ようやく出てきた幽霊(左官の長五郎)が、熊のあまりの威勢の良さに考え込んでしまうのも愉快。「金返せ~」と出てきた幽霊だが、熊に「誰のお陰で娑婆に出てこれたんだ。いくらか弾かせてもらうよ。誠意をみせろ」と言われ、最終的には立てん棒で、150円ずつとされてしまう熊の強引さもすごい。で、幽霊も熊も博奕好きということもあり、150円だと中途半端と「おっつけっこ」。博奕に負けた幽霊が目を回してしまうくらい、熊には引きの強さがあるんだなあ。

「千早ふる」橘家文蔵

オリジナルギャグ満載のいつもの愉しいブンゾウチハヤ。お決まりの「とは」は談春に任せた!で下がった。これを受けて、談春師匠は「厩火事」の冒頭で、「あなたがこんな人だ『とは』思わなかった」で見事クリア!

「厩火事」立川談春

この噺のメッセージは夫婦なんてお互い様、ということであろう。早出のために鮭茶漬けで朝食を済ませていた女房お崎に、起き出してきた亭主八五郎が「俺は芋が食べたい」と言ったことで大喧嘩。
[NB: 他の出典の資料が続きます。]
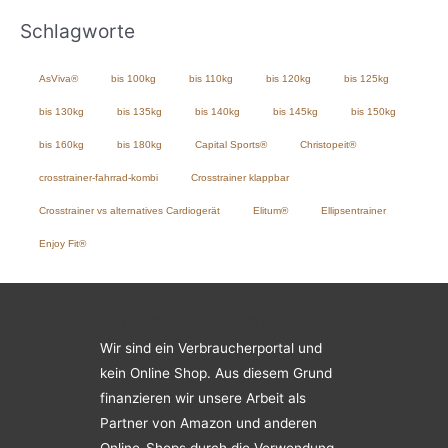
Schlagworte
AsViva®
bis 100kg
bis 110kg
bis 120kg
bis 125kg
bis 130kg
bis 135kg
bis 140kg
bis 145kg
bis 150kg
bis 160kg
bis 180kg
Capital Sports®
Christopeit®
crosstrainer-fahrrad-kombi
Crosstrainer klappbar
Crosstrainer vs alternatives Cardiogerät
Elitum®
Ellipsentrainer
Enjoy Fit®
Affiliate-Information
Wir sind ein Verbraucherportal und
kein Online Shop. Aus diesem Grund
finanzieren wir unsere Arbeit als
Partner von Amazon und anderen
Online-Shops durch die Verwendung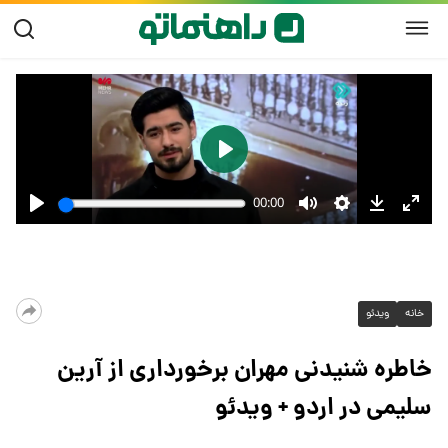
خانه
ویدئو
خاطره شنیدنی مهران برخورداری از آرین
سلیمی در اردو‌ + ویدئو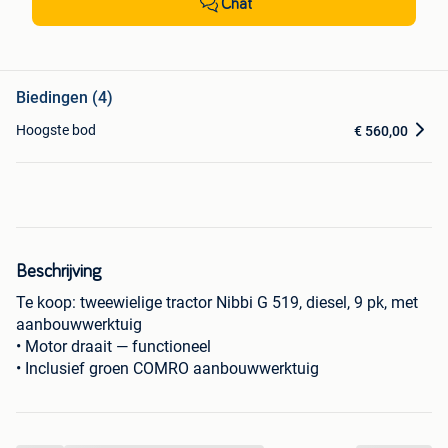
Chat
Biedingen (4)
Hoogste bod
€ 560,00
Beschrijving
Te koop: tweewielige tractor Nibbi G 519, diesel, 9 pk, met
aanbouwwerktuig
• Motor draait — functioneel
• Inclusief groen COMRO aanbouwwerktuig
愛想もこそも尽き果てたと、仲人の兄貴分のところへお崎は駆け込む。鮭vs芋。これが喧嘩のタネ!

兄貴分も呆れていて、「別れろ」というのは当然。弟弟子(八五郎)はいい腕をしている職人なのに、髪結いのお前さんの稼ぎを当てにするようになった。これで別れれば、八五郎もちゃんと働いて稼ぐようになるだろうし、仲人の俺も安心で、三方丸く収まるという理屈、至極当たり前。その上、夕方から八五郎一人でお銚子1本、中トロ一人前で晩酌を始めちゃっているのは「人としてダメ」と、離婚を提案するが。

一転、お崎は亭主擁護に。あれは「仕事が夜遅くなるから、繋いでおいて」と言っておいたからだと。そうではなくて、お崎が知りたいのは「共白髪まで添い遂げてくれるか」、7歳年下の亭主の了見。あの人は若い娘にもてる。同い年格好は子どもっぽく見える、年上の悪ぶった男にコロッといっちゃうから、と。

兄貴分の言葉はもっともで、「了見を試すのは覚悟がいる」。で、唐土の幸四郎と麹町の猿の話。お前の亭主も大事にしている皿の欠片があるなら、それを粉々に割ってしまえ。必ずお前の身体を心配するはずだからという助言も的確。

兄貴分の最後の言葉も納得。「言っておくが、お前の亭主も八公でないと務まらない。割れ鍋に綴じ蓋だ」。実際、お崎が家に戻ると、亭主八五郎は怒鳴るが、極めて真っ当だ。「お前、なんで朝早く起きたの?早出じゃなかったの?しょうがないから、身体の具合が悪いことにして、お園さんに言って、番頭さんにお願いしてもらったよ」。「芋も煮ちゃったよ。なのに、お前はいつまでも帰ってこない。一緒に飯食おう」。こりゃあ、夫婦の釣り合いが取れてますなあ。